What I learned from reading The Father of Spin: Edward L. Bernays and the Birth of Public Relations by Larry Tye.
Edward Bernays almost single handedly fashioned the craft that has come to be called public relations.
He is widely recognized as the man who fathered the science of spin.
Bernays was the man who got women to smoke cigarettes and who put bacon and eggs on the breakfast table, books in bookshelves, and Calvin Coolidge back in the White House.
Although most Americans had never heard of Edward Bernays, he nonetheless had a profound impact on everything from the products they purchased to the places they visited to the foods they ate for breakfast.
In doing so, Bernays demonstrated to an entire generation of PR men and women the enormous power that lay within their grasp.
If housewives could be guided in their selection of soap, so could husbands in their choice of a car.
And voters in their selection of candidates and candidates in their political posturing.
Indeed, the very substance of american thought was mere clay to be molded by the savvy public relations practitioner.
The techniques he developed fast became staples of political campaigns and image making in general.
That is why it's essential to understand Edward Bernays.
This book uses Bernays life as a prism to understand the evolution of the craft of public relations and how it came to play such a critical and sometimes insidious role in american life.
He made that exploration possible and actually encouraged it by leaving to the Library of Congress more than 800 boxes of personal and professional papers that detailed cases he'd worked on and tactics and strategies that he employed.
Over a career that spanned eight decades, Bernay saved every scrap of paper he sent out or took in and provided them to be made public after his death.
In doing so, he lets us see just how policies were made and how in many cases they were founded on deception.
This volume seeks to unmask the man himself.

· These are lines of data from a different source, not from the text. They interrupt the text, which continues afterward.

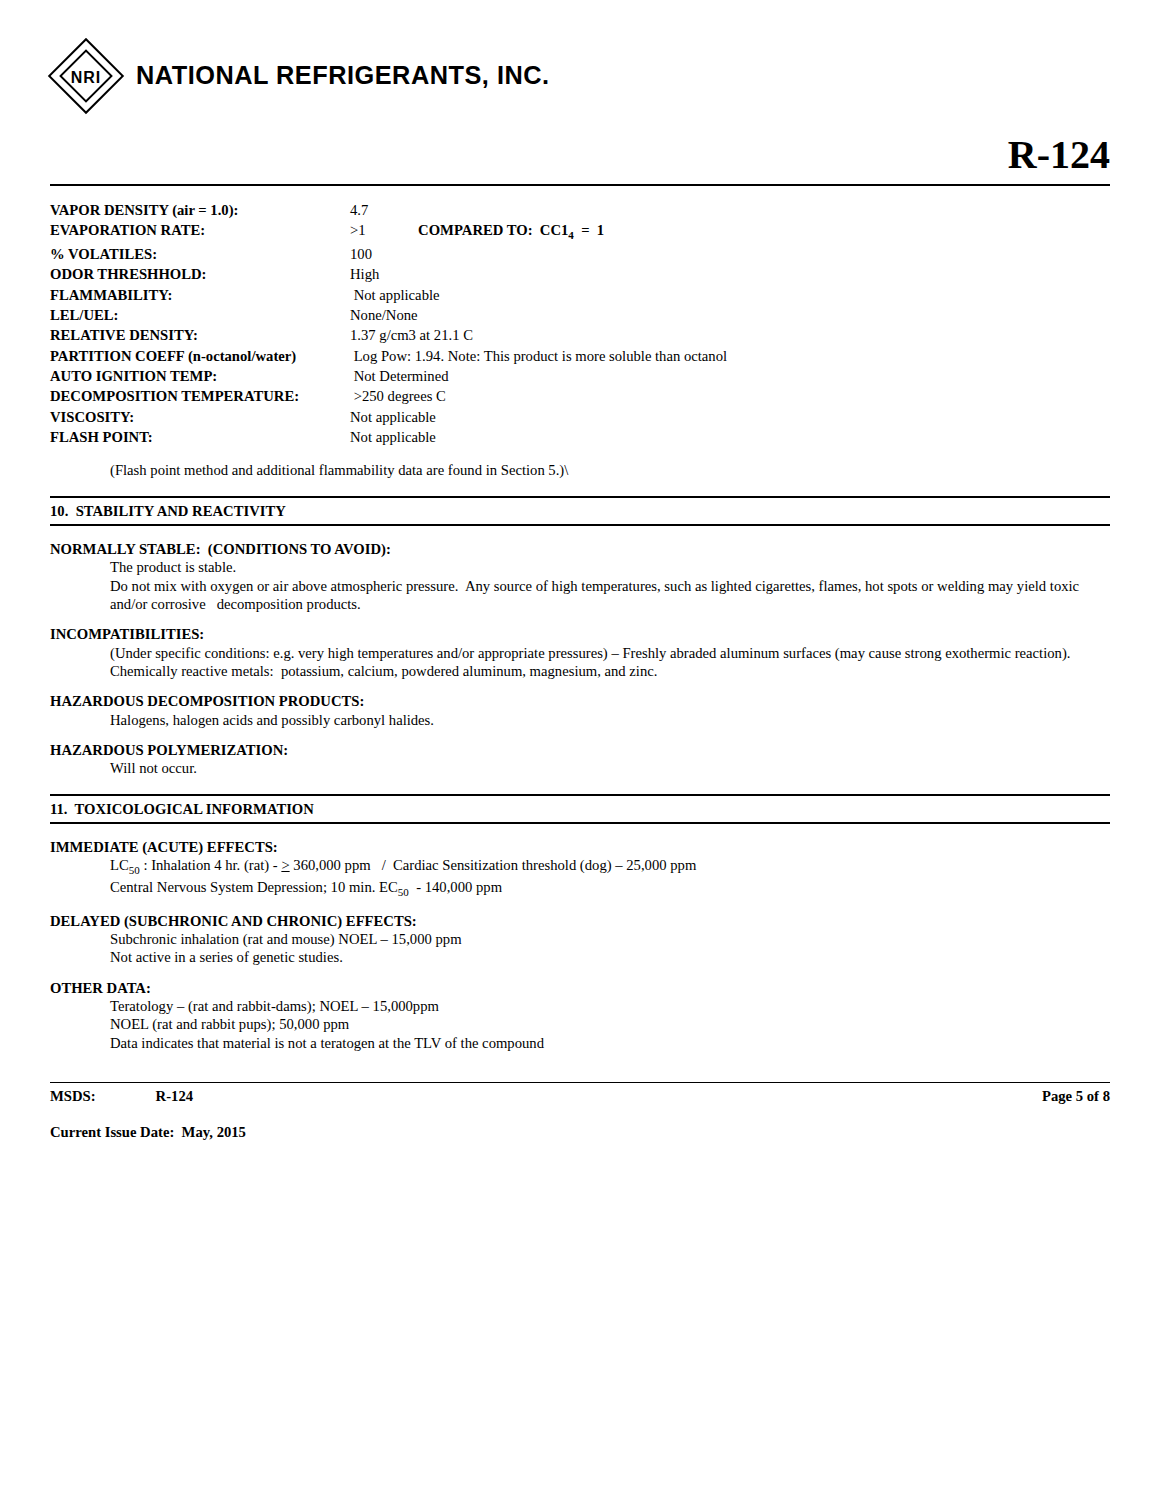NRI
NATIONAL REFRIGERANTS, INC.
R-124
| VAPOR DENSITY (air = 1.0): | 4.7 | |
| EVAPORATION RATE: | >1 | COMPARED TO: CC1 4 = 1 |
| % VOLATILES: | 100 |
| ODOR THRESHHOLD: | High |
| FLAMMABILITY: | Not applicable |
| LEL/UEL: | None/None |
| RELATIVE DENSITY: | 1.37 g/cm3 at 21.1 C |
| PARTITION COEFF (n-octanol/water) | Log Pow: 1.94. Note: This product is more soluble than octanol |
| AUTO IGNITION TEMP: | Not Determined |
| DECOMPOSITION TEMPERATURE: | >250 degrees C |
| VISCOSITY: | Not applicable |
| FLASH POINT: | Not applicable |
(Flash point method and additional flammability data are found in Section 5.)\
10. STABILITY AND REACTIVITY
NORMALLY STABLE: (CONDITIONS TO AVOID):
The product is stable.
Do not mix with oxygen or air above atmospheric pressure. Any source of high temperatures, such as lighted cigarettes, flames, hot spots or welding may yield toxic and/or corrosive decomposition products.
INCOMPATIBILITIES:
(Under specific conditions: e.g. very high temperatures and/or appropriate pressures) – Freshly abraded aluminum surfaces (may cause strong exothermic reaction). Chemically reactive metals: potassium, calcium, powdered aluminum, magnesium, and zinc.
HAZARDOUS DECOMPOSITION PRODUCTS:
Halogens, halogen acids and possibly carbonyl halides.
HAZARDOUS POLYMERIZATION:
Will not occur.
11. TOXICOLOGICAL INFORMATION
IMMEDIATE (ACUTE) EFFECTS:
LC50 : Inhalation 4 hr. (rat) - > 360,000 ppm / Cardiac Sensitization threshold (dog) – 25,000 ppm
Central Nervous System Depression; 10 min. EC50 - 140,000 ppm
DELAYED (SUBCHRONIC AND CHRONIC) EFFECTS:
Subchronic inhalation (rat and mouse) NOEL – 15,000 ppm
Not active in a series of genetic studies.
OTHER DATA:
Teratology – (rat and rabbit-dams); NOEL – 15,000ppm
NOEL (rat and rabbit pups); 50,000 ppm
Data indicates that material is not a teratogen at the TLV of the compound
MSDS: R-124
Page 5 of 8
Current Issue Date: May, 2015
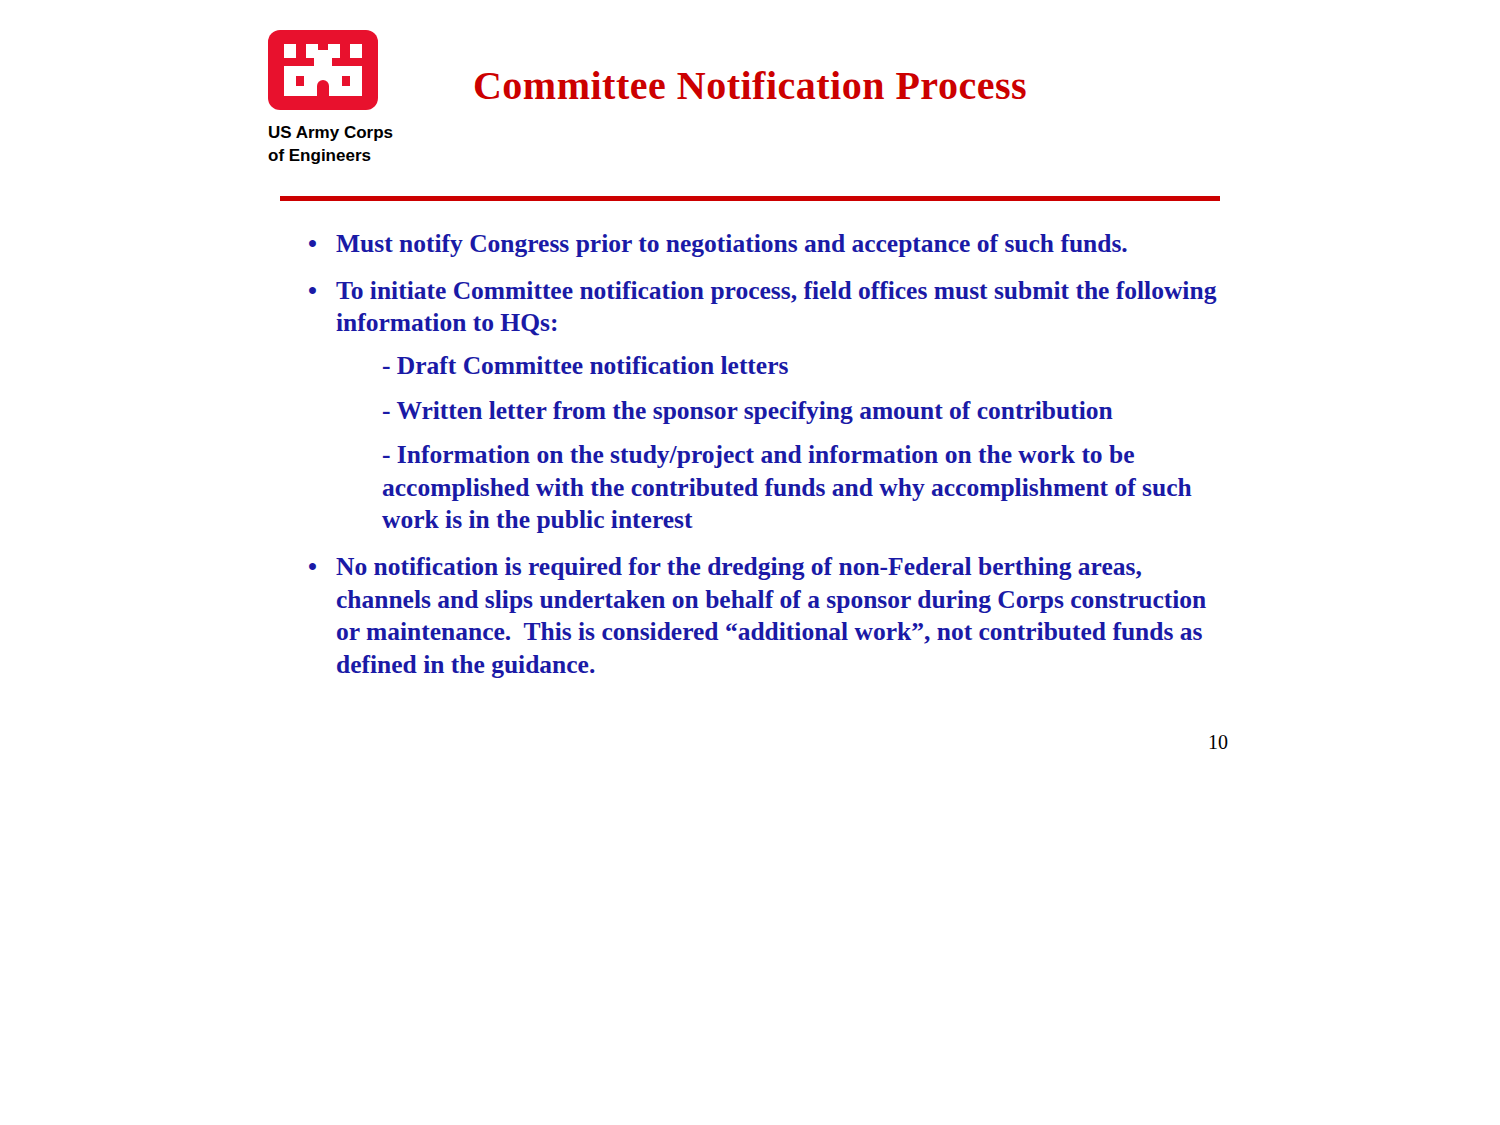US Army Corps
of Engineers
Committee Notification Process
Must notify Congress prior to negotiations and acceptance of such funds.
To initiate Committee notification process, field offices must submit the following information to HQs:
- Draft Committee notification letters
- Written letter from the sponsor specifying amount of contribution
- Information on the study/project and information on the work to be accomplished with the contributed funds and why accomplishment of such work is in the public interest
No notification is required for the dredging of non-Federal berthing areas, channels and slips undertaken on behalf of a sponsor during Corps construction or maintenance. This is considered “additional work”, not contributed funds as defined in the guidance.
10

Bernays was able to accomplish all he did in part because of dogged determination combined with an inventiveness that set him apart from his contemporaries and make his ideas as relevant in the 1990s when there's 125,000 PR practitioners in America as they were in the 1920s when he and a handful of others got things going.
His spirit was electric and his enthusiasm was so infectious that many who had heard a single speech decades before or studied with him for one semester could recite his every phrase years later.
Bernays was also a bundle of contradictions.
He rode roughshod over his young staffers even as he preached the virtues of tolerance and democracy.
He promoted cigarettes which he suspected were deadly.